Les PLWH avec un diagnostic tardif de VIH/sida. Quel traitement choisir en 1ère ligne : un 2DR ou un 3DR ?
Chez les PLWH (People Living With HIV) avec une infection à VIH diagnostiquée tardivement, se pose la question du choix du traitement de première ligne, un 2DR (2-Drug Regimen) de type dolutégravir/lamivudine (DTG/3TC) ou un 3DR (3-Drug Regimen) de type bictégravir/ténofovir alafénamide/emtricitabine (BIC/TAF/FTC). La littérature n’est pas d’une grande aide du fait que les patients avec des infections opportunistes actives et/ou un taux de cellules CD4+ bas sont exclus de la plupart des essais cliniques randomisés. D’où l’importance de cette étude1 en vie réelle présentée à la 2024 AIDS Conference, qui a comparé les deux schémas avec l’efficacité et la tolérance/sécurité pour critères chez 82 PLWH avec un taux de CD4+ ≤ 200/mm3.
Le taux de VIH/sida diagnostiqués tardivement reste aujourd'hui un problème préoccupant.

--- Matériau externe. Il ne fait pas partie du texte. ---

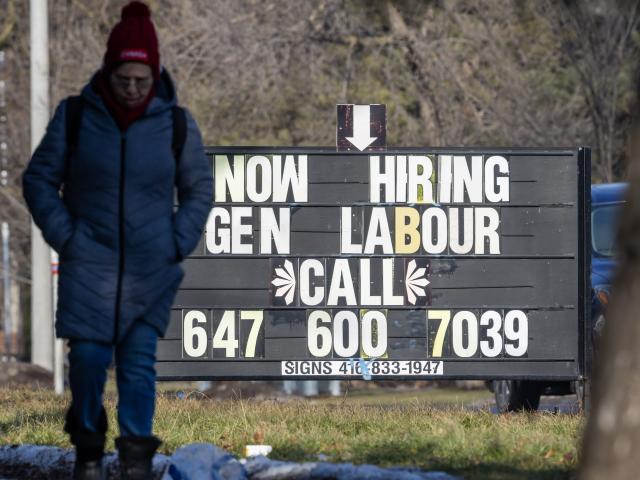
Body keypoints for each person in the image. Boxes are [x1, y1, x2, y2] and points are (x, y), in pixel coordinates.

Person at [22, 2, 213, 479]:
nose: (132, 89)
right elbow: (39, 180)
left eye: (142, 80)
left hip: (151, 267)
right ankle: (88, 447)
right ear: (109, 71)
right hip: (90, 264)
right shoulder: (75, 117)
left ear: (155, 74)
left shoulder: (176, 125)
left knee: (137, 366)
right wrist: (67, 235)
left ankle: (134, 459)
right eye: (124, 78)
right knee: (86, 363)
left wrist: (177, 241)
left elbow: (199, 189)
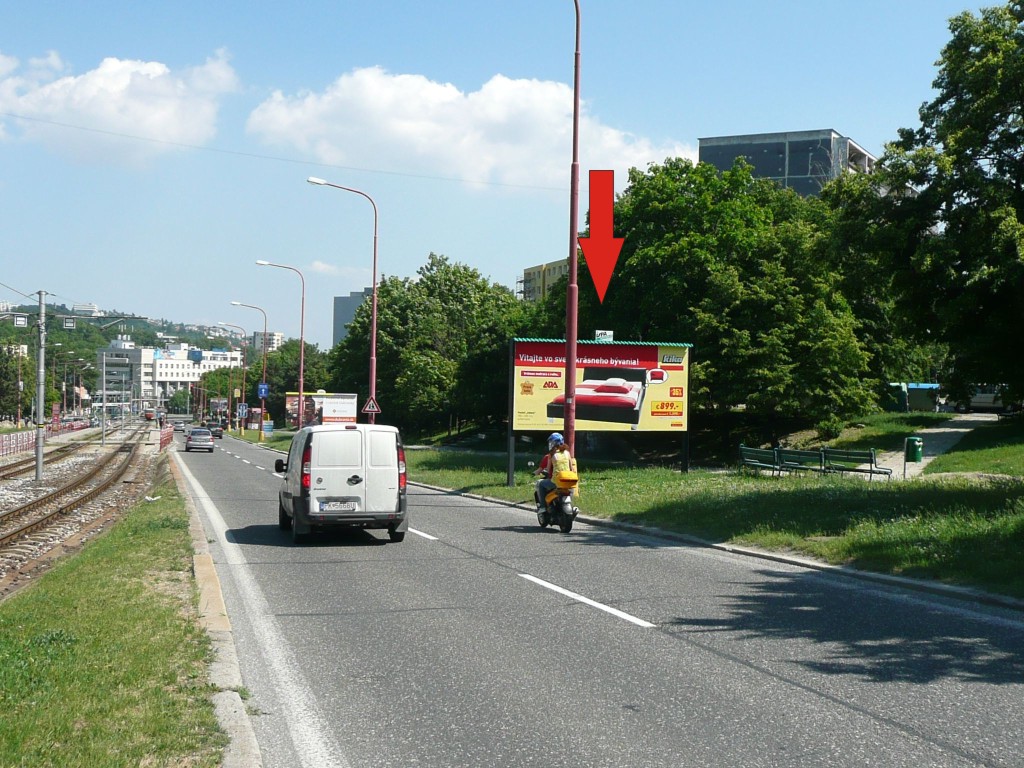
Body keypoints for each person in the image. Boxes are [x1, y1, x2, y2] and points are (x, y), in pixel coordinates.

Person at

En 2022, 22% des nouveaux diagnostics de séropositivité en Belgique, étaient des diagnostics tardifs posés chez des PLWH à un stade sida et/ou un taux de cellules CD4+ < 200/mm³. En France à la même époque, 43% des diagnostics étaient posés chez des patients présentant moins de 350 cellules CD4+/mm³. Pour cette population spécifique de patients, quel traitement de première ligne faut-il choisir entre un 2DR comme la combinaison DTG/3TC et un 3DR comme la combinaison BIC/TAF/FTC ? La question est d'autant plus difficile qu'on ne trouve pas de réponse dans la littérature. Il n'y a aujourd'hui aucune donnée sur le meilleur traitement de première ligne chez des PLWH naïfs avec une immunité déjà altérée au diagnostic. Dans ce contexte, cette étude européenne en vie réelle prend toute son importance.